So with there being an inclination towards musicals on this blog, I’m doing a musical too. It’s Sing Street, one of the very few musicals that I like. It’s a completely Irish film, which is nice. It’s directed and written John Carney, who directed another musicky rom-com film starring Glen Hansard, called Once. Your mam might have loved it.
The Plot and the Characters
Sing Street follows the story of the Lawlor family as they deal with the recession in Dublin, 1985. Conor is the youngest son, played by Ferdia Walsh-Peelo, who is moved from private school to the public Synge Street CBS in an effort to save money. One day, after a rough start at the school (which is run by evil priests), he sees a girl that he fancies outside the gates. Her name is Raphina, she’s played by Lucy Boynton, and Conor ends up starting a band to get her attention. That’s the main premise.

What ensues is fun and bittersweet, particularly for an Irish audience, many of whom might have experienced the 80’s in Ireland firsthand. You have Aiden Gillen as Robert Lawlor, Conor’s father, and Maria Doyle Kennedy as Penny, his mother. They are going through a divorce, which is another reason Conor desires to escape through music.
You also have Mark McKenna playing Eamon, Conor’s musically talented songwriting partner. Jack Reynor plays Brendan, Conor’s older rock and roll brother, who is the best character. He laments the difficulties of being the oldest sibling, carving a path that the younger siblings can follow – but by the end, it’s Brendan who enables Conor to leave Dublin, hopefully for greater things. It is both heartbreaking and joyous to see Brendan urging his younger brother on, while he is destined to be stuck in the family home. As the credits roll, we see the film is dedicated “To brothers everywhere”. The film is about Conor and Raphina, but it’s about Brendan too.

The 80’s trend of the late 2010’s
As mentioned above, the movie is set in the 80’s. In the later half of this current decade, you might have noticed that there’s been an unhealthy amount of popular film and TV set in the 1980’s.
2016: First there was Stranger Things, which became popular for it’s nostalgia factor – the arcades, walkie-talkies and board games. Soon after was an episode of the TV series Black Mirror, titled “San Junipero”, which was set in a beachside 1980’s town. It’s worth watching, but the most interesting thing about it was how deeply viewers fell in love with the 1980’s aesthetic of “San Junipero”. This is when I first began to notice the trend.

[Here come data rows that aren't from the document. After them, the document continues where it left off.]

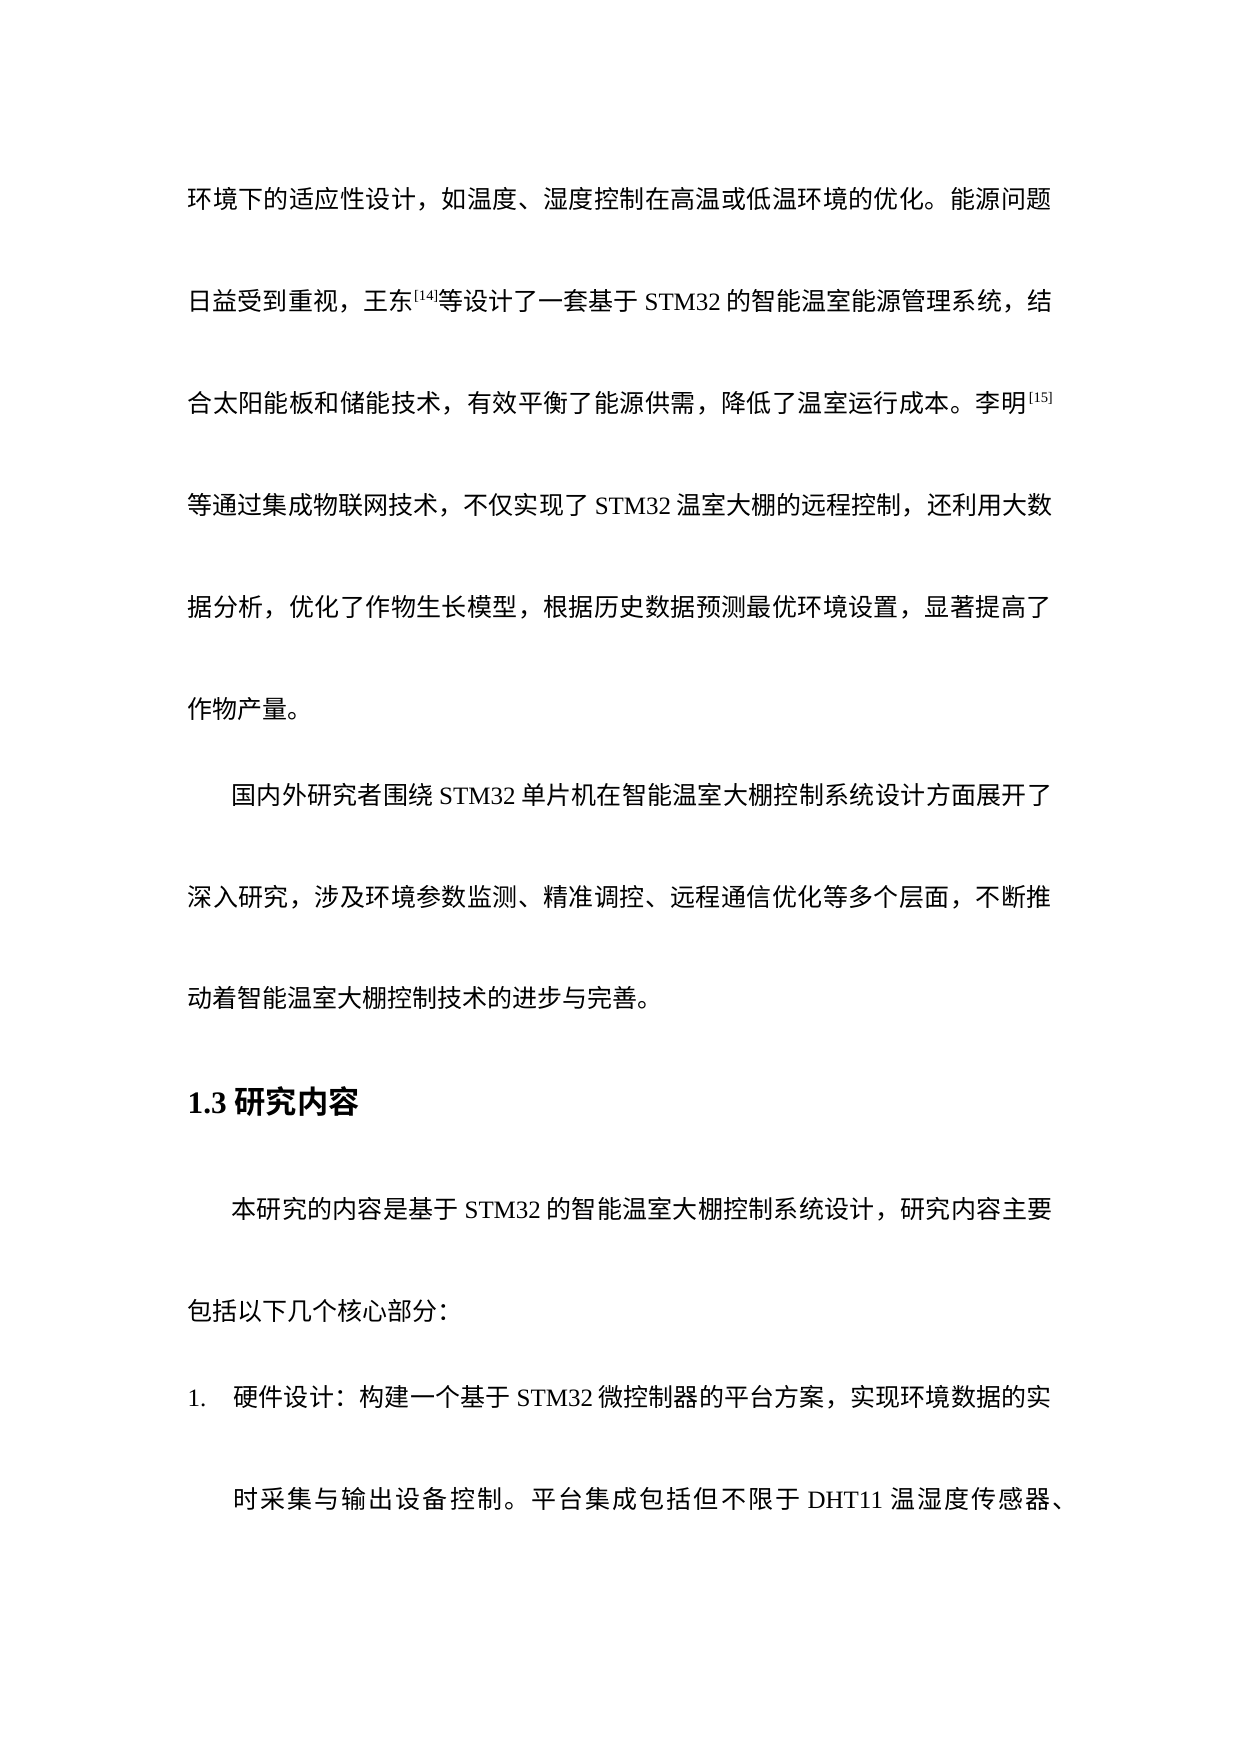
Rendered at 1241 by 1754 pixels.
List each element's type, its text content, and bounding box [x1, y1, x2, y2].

text 国内外研究者围绕STM32单片机在智能温室大棚控制系统设计方面展开了深入研究，涉及环境参数监测、精准调控、远程通信优化等多个层面，不断推动着智能温室大棚控制技术的进步与完善。 [187, 759, 1053, 1031]
text 本研究的内容是基于STM32的智能温室大棚控制系统设计，研究内容主要包括以下几个核心部分： [187, 1173, 1053, 1343]
text 1.3 研究内容 [187, 1066, 1053, 1134]
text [187, 164, 1053, 741]
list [187, 1361, 1053, 1531]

2017-2019 : After this, we had both of the IT movies – with a very similar, slick 80’s look to them. Some of the same actors as Stranger Things too, with the same haircuts.
2019-2020: Finally, right now, we have the following Netflix shows: Sex Education, The End of the F*cking World, and I Am Not Okay with This. Hopefully with these, we’ve reached the nostalgia peak. They are not explicitly set in the 80’s, but they all generate a feeling of nostalgia by using 80’s wardrobe, 80’s cars, and weirdly American settings, even though the first two of those shows are actually set in the UK. The shows are good, and the settings are absorbing and pleasant on the eye. However, there is something disingenuous about it. The time and location of these shows are purposefully ambiguous, designed to make us feel nostalgic.

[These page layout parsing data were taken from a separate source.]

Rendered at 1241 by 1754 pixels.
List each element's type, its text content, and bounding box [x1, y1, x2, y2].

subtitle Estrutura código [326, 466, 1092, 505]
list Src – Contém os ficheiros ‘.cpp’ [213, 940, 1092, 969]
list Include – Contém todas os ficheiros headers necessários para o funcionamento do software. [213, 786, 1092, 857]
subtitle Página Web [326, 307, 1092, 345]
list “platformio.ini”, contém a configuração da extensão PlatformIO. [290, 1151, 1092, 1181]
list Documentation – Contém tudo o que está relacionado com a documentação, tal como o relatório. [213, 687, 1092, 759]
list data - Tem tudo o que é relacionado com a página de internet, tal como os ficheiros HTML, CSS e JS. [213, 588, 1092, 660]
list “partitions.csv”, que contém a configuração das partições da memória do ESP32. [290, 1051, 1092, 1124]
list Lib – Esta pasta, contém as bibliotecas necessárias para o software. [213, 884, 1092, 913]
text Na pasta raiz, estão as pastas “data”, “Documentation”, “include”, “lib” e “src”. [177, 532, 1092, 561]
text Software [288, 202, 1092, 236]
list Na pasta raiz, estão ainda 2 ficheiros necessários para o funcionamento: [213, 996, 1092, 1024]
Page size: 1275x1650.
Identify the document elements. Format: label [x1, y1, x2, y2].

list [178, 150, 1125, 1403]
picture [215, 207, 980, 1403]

There’s something about the simplicity and the whole look of the 1980’s that has viewers in this current age of information fawning over the decade. Netflix and Co have been copped on to this for a while now, and we’re probably going to see this trend continue.
Sing Street came out in 2016, so the timing is right, but it deals with the 80’s in a different way. It shows the desperate, colourless and jobless 80’s that happened on the other side of the Atlantic. Conor’s band explore the different subcultures of the time, flitting between influences, Adam Ant, Duran Duran, The Cure, but it all seems to be escapism from the miserable situation in Dublin. I love this movie, for not glossing over the 80’s, and keeping it real.